[Working data — start]

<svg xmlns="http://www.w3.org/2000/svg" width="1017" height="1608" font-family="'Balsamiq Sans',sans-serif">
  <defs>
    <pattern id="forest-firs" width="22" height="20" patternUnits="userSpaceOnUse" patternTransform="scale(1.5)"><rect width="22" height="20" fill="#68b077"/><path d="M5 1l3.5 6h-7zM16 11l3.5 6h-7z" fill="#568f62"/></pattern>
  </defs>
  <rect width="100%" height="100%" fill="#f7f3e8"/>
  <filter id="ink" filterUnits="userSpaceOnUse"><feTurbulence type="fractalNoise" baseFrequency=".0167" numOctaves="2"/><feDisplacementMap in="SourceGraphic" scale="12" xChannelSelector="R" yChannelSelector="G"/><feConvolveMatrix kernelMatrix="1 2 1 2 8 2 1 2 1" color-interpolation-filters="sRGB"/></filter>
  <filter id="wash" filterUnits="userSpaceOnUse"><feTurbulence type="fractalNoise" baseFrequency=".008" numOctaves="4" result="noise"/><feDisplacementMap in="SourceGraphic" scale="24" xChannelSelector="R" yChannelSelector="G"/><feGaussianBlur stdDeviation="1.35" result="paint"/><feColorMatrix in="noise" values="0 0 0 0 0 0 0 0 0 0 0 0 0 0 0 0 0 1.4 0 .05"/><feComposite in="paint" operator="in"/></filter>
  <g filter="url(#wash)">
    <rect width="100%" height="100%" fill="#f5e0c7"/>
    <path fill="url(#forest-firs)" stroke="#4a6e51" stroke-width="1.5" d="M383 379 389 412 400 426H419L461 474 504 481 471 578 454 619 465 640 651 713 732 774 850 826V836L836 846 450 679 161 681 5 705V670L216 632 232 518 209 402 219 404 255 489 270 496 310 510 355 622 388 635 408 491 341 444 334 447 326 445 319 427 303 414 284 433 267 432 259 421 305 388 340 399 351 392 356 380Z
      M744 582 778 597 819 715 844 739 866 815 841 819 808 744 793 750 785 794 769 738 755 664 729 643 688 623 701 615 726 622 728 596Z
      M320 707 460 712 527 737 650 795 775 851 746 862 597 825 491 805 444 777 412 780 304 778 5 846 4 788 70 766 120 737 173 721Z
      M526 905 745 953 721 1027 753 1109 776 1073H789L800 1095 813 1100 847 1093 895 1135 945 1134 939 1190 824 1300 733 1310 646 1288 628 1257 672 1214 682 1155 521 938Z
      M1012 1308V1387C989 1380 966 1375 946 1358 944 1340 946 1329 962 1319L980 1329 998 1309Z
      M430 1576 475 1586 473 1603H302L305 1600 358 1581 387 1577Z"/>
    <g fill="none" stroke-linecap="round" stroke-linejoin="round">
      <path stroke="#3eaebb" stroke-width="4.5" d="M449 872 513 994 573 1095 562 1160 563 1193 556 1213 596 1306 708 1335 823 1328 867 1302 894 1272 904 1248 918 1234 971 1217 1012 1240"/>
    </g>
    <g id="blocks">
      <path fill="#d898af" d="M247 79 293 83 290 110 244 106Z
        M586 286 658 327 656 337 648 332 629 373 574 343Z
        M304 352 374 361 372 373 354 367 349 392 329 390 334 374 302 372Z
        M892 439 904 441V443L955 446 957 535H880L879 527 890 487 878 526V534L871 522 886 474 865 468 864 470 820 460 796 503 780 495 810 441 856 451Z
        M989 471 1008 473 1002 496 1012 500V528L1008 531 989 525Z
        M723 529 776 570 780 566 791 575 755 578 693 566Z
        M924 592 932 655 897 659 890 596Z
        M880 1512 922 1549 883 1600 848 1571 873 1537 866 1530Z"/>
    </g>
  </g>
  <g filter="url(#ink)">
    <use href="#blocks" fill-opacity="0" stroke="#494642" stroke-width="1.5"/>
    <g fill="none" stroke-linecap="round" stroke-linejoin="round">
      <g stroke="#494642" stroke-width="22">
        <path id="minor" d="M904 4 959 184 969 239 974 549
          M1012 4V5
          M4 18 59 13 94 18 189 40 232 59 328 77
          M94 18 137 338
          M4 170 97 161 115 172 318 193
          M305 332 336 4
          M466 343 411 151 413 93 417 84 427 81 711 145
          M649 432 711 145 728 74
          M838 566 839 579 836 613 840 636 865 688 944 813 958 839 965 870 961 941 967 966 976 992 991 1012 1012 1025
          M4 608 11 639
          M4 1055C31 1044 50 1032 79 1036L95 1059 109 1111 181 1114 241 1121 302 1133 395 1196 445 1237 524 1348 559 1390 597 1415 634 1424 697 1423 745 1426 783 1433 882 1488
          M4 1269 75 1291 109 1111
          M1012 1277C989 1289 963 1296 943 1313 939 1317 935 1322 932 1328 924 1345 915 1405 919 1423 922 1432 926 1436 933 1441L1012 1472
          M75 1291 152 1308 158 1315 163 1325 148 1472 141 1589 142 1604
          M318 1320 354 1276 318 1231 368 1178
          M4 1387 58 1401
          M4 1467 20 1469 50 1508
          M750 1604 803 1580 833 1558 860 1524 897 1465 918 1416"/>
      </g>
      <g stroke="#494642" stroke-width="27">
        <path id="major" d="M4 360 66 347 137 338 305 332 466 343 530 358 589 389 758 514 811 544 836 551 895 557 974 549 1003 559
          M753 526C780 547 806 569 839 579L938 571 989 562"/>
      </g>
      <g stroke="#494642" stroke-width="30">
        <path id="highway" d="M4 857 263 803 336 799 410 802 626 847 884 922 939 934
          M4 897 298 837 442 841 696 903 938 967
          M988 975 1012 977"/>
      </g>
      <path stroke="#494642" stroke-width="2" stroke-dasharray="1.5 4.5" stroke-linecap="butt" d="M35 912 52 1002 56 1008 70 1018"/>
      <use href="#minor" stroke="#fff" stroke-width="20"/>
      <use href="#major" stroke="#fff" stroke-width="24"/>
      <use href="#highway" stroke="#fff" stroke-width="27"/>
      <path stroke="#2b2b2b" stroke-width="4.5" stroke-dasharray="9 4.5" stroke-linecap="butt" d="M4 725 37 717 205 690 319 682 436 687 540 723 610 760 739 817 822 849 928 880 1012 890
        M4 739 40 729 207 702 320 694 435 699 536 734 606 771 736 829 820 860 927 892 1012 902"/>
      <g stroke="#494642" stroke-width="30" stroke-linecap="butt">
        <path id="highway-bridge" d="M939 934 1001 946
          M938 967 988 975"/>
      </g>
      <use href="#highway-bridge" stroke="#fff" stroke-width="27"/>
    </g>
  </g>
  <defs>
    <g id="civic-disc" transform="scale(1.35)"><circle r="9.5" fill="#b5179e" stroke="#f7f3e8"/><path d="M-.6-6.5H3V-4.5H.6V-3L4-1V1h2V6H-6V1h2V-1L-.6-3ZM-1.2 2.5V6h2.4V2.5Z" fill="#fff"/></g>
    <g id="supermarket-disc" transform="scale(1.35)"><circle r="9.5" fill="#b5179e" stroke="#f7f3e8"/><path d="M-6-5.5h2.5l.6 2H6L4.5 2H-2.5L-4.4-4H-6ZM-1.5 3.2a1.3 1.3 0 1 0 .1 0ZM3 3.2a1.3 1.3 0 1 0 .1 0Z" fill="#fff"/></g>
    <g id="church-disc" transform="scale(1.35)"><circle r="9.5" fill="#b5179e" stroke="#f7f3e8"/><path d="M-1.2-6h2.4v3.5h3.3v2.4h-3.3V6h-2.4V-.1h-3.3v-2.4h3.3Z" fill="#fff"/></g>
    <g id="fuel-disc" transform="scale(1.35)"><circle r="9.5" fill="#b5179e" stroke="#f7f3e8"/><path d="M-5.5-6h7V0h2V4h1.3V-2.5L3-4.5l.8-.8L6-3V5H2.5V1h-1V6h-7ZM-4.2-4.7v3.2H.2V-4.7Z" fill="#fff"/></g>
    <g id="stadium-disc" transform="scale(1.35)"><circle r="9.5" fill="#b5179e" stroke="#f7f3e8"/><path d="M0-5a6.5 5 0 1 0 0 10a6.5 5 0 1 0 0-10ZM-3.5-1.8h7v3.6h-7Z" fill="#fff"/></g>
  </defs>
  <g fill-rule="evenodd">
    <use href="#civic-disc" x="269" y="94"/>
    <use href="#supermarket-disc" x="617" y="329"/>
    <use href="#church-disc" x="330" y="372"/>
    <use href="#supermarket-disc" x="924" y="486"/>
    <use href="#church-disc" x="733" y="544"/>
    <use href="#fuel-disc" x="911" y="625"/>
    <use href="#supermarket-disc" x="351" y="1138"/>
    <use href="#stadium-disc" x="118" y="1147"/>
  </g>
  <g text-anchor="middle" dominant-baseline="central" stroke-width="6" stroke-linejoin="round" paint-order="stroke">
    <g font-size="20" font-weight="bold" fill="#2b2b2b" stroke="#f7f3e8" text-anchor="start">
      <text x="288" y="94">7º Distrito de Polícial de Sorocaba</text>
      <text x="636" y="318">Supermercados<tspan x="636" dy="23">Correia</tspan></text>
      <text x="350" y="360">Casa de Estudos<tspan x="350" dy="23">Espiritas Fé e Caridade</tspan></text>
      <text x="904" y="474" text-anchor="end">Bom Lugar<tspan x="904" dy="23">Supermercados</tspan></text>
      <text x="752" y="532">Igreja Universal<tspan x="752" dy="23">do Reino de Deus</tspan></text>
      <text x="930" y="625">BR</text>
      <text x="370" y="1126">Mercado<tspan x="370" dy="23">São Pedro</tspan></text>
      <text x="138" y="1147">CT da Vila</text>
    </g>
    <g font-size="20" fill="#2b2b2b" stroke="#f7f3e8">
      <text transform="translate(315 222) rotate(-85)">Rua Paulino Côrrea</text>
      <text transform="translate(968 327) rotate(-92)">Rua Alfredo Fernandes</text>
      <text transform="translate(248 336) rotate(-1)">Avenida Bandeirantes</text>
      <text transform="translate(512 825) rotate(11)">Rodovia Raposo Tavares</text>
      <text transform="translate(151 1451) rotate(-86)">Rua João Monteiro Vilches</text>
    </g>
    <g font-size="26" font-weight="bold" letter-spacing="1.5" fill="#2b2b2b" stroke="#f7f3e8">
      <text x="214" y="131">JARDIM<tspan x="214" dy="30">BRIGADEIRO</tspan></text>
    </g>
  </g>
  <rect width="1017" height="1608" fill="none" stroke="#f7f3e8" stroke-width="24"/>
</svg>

[Working data — finish]
[Working data — start]

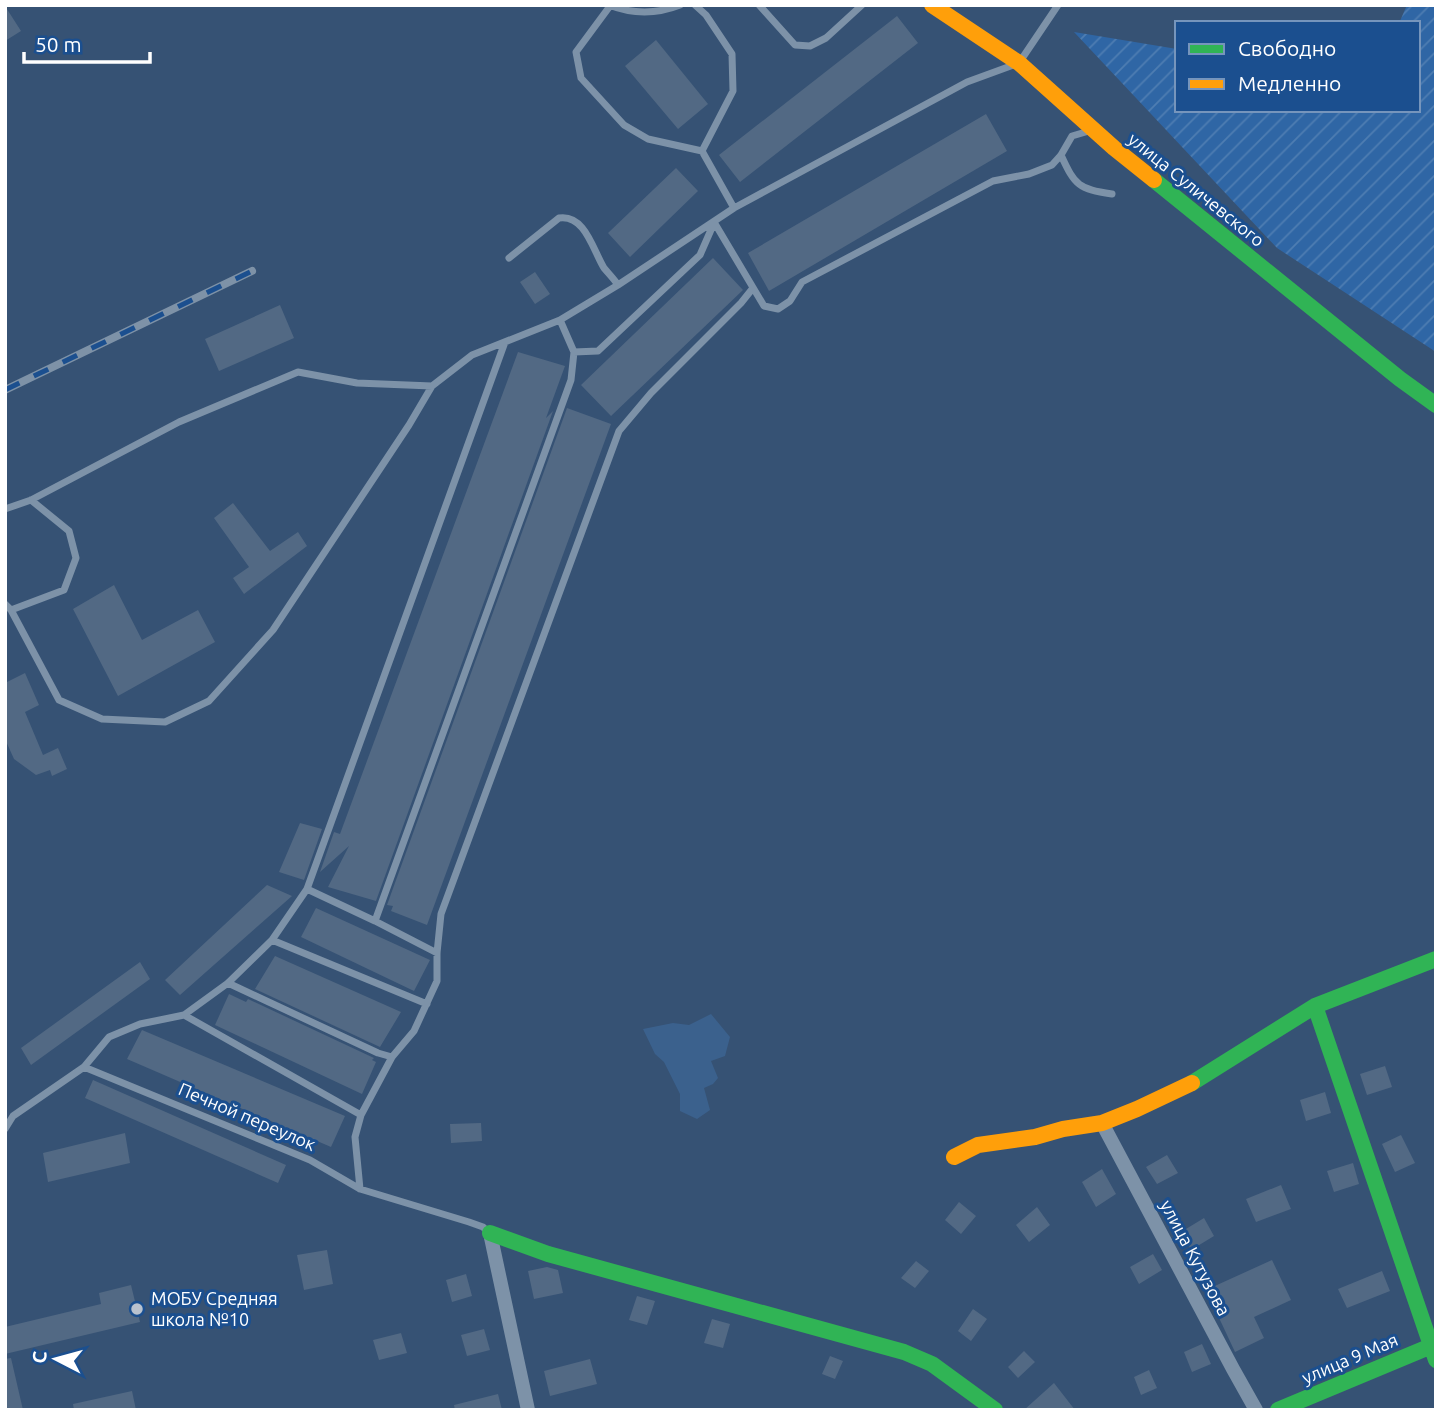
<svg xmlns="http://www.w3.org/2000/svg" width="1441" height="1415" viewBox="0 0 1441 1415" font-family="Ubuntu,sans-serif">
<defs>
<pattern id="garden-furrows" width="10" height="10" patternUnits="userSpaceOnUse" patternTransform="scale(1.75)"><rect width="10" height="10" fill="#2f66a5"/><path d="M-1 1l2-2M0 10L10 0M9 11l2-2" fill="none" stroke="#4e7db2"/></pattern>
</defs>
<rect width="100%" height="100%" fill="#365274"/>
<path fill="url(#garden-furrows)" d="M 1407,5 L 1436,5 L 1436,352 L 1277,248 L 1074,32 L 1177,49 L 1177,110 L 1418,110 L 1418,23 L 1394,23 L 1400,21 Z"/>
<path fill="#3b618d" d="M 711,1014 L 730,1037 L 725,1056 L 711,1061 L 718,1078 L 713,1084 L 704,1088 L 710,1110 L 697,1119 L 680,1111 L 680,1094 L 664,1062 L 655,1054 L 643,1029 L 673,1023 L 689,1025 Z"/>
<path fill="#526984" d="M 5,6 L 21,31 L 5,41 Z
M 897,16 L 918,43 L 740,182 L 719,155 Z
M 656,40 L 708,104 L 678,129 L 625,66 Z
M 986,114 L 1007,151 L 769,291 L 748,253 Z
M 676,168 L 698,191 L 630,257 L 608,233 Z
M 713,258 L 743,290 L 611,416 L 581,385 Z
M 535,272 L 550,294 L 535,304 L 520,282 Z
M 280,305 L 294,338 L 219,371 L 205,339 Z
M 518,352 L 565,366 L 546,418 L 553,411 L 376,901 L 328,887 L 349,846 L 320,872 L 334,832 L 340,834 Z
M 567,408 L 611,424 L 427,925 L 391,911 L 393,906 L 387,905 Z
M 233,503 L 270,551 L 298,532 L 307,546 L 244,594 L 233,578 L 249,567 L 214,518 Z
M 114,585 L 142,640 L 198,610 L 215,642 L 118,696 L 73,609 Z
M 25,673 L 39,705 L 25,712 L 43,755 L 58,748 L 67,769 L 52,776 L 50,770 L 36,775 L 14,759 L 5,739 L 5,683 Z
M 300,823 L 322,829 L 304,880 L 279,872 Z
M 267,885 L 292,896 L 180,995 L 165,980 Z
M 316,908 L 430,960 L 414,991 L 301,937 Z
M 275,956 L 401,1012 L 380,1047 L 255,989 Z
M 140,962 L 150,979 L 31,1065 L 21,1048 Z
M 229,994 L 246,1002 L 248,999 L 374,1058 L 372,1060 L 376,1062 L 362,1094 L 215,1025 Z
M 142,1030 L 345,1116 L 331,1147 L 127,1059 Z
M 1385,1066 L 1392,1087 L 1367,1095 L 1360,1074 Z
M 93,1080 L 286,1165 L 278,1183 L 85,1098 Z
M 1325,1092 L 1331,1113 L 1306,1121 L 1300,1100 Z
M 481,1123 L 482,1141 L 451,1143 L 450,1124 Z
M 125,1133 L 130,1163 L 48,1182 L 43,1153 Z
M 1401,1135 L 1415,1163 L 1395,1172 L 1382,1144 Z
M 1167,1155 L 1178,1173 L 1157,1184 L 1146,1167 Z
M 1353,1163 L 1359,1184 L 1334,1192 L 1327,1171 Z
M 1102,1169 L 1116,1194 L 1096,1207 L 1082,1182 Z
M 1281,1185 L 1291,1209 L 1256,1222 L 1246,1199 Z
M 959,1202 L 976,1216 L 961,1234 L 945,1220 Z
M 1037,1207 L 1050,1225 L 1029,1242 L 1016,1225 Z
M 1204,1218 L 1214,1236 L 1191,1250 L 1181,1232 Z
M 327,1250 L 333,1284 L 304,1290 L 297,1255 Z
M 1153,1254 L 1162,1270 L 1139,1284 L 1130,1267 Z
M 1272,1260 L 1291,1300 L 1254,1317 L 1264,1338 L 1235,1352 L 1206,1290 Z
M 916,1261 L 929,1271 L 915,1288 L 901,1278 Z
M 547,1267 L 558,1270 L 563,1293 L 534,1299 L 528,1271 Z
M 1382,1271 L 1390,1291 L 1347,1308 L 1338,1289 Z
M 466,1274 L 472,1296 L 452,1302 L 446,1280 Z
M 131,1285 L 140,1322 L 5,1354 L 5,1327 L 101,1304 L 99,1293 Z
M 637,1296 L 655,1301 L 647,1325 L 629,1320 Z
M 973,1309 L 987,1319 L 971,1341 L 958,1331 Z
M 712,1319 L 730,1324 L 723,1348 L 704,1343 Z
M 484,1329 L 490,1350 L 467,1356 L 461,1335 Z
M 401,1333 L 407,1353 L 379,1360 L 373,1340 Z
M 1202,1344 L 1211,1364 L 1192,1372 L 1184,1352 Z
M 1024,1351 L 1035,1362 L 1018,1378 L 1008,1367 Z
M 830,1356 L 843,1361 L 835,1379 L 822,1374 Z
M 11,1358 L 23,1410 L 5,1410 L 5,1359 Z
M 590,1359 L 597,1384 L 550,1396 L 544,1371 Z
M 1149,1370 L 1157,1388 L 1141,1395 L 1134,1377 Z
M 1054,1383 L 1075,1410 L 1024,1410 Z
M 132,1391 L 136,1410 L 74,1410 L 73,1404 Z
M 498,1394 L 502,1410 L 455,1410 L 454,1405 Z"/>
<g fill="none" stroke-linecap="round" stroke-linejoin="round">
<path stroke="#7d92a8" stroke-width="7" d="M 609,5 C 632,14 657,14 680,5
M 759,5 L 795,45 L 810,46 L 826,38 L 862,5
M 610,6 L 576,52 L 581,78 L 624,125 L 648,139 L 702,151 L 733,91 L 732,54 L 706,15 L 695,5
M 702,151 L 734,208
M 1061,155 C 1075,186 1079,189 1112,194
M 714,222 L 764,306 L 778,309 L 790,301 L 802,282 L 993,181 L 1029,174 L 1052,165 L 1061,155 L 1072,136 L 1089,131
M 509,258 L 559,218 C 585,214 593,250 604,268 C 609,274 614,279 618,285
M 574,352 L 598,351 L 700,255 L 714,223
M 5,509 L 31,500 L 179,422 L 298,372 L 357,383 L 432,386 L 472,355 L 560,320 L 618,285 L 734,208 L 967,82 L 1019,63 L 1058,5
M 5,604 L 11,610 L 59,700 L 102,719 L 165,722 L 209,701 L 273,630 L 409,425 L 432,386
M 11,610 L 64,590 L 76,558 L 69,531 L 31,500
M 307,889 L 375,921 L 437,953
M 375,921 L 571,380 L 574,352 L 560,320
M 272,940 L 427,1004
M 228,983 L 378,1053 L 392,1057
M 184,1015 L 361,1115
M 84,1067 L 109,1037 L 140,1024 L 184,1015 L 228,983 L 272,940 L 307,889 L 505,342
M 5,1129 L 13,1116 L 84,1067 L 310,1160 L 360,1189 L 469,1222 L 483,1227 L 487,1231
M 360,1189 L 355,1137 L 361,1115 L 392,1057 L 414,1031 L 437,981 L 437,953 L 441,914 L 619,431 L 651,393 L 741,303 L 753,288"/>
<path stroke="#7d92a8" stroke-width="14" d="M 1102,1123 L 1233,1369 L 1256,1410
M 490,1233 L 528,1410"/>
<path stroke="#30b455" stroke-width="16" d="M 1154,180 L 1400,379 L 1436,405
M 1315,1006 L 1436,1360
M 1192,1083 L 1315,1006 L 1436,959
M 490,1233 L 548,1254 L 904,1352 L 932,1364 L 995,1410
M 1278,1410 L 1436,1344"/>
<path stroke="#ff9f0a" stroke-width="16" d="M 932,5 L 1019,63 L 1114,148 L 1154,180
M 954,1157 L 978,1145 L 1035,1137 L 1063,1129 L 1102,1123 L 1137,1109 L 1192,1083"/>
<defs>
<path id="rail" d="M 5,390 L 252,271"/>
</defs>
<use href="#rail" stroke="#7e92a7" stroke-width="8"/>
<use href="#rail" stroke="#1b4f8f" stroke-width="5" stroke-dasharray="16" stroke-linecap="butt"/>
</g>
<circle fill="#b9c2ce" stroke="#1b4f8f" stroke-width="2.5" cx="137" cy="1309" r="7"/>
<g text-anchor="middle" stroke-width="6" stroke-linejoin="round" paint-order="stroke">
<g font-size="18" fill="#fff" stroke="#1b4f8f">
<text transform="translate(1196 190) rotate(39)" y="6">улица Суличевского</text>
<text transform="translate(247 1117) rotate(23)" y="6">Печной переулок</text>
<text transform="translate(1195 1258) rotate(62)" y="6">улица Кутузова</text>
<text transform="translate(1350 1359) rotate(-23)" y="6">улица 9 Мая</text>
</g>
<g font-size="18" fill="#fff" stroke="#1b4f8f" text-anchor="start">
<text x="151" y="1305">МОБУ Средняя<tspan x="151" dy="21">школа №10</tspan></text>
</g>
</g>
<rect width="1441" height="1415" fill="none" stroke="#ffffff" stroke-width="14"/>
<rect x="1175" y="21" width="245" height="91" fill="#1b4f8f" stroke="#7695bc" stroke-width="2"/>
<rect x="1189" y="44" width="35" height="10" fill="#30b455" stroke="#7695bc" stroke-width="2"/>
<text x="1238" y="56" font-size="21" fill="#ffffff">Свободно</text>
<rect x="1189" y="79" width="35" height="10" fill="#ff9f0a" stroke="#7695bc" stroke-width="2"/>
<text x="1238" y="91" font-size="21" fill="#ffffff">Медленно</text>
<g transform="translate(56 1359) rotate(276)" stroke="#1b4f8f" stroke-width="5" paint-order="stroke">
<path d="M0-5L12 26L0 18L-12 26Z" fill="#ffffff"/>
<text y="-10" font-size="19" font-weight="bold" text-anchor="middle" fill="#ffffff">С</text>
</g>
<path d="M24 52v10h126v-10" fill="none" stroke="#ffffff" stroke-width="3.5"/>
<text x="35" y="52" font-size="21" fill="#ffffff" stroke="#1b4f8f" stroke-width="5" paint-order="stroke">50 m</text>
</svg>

[Working data — finish]

What needs to be done. Search the listing for the word "filterUnits", and copy every line in which it is found.

Expected answer.
  <filter id="ink" filterUnits="userSpaceOnUse"><feTurbulence type="fractalNoise" baseFrequency=".0167" numOctaves="2"/><feDisplacementMap in="SourceGraphic" scale="12" xChannelSelector="R" yChannelSelector="G"/><feConvolveMatrix kernelMatrix="1 2 1 2 8 2 1 2 1" color-interpolation-filters="sRGB"/></filter>
  <filter id="wash" filterUnits="userSpaceOnUse"><feTurbulence type="fractalNoise" baseFrequency=".008" numOctaves="4" result="noise"/><feDisplacementMap in="SourceGraphic" scale="24" xChannelSelector="R" yChannelSelector="G"/><feGaussianBlur stdDeviation="1.35" result="paint"/><feColorMatrix in="noise" values="0 0 0 0 0 0 0 0 0 0 0 0 0 0 0 0 0 1.4 0 .05"/><feComposite in="paint" operator="in"/></filter>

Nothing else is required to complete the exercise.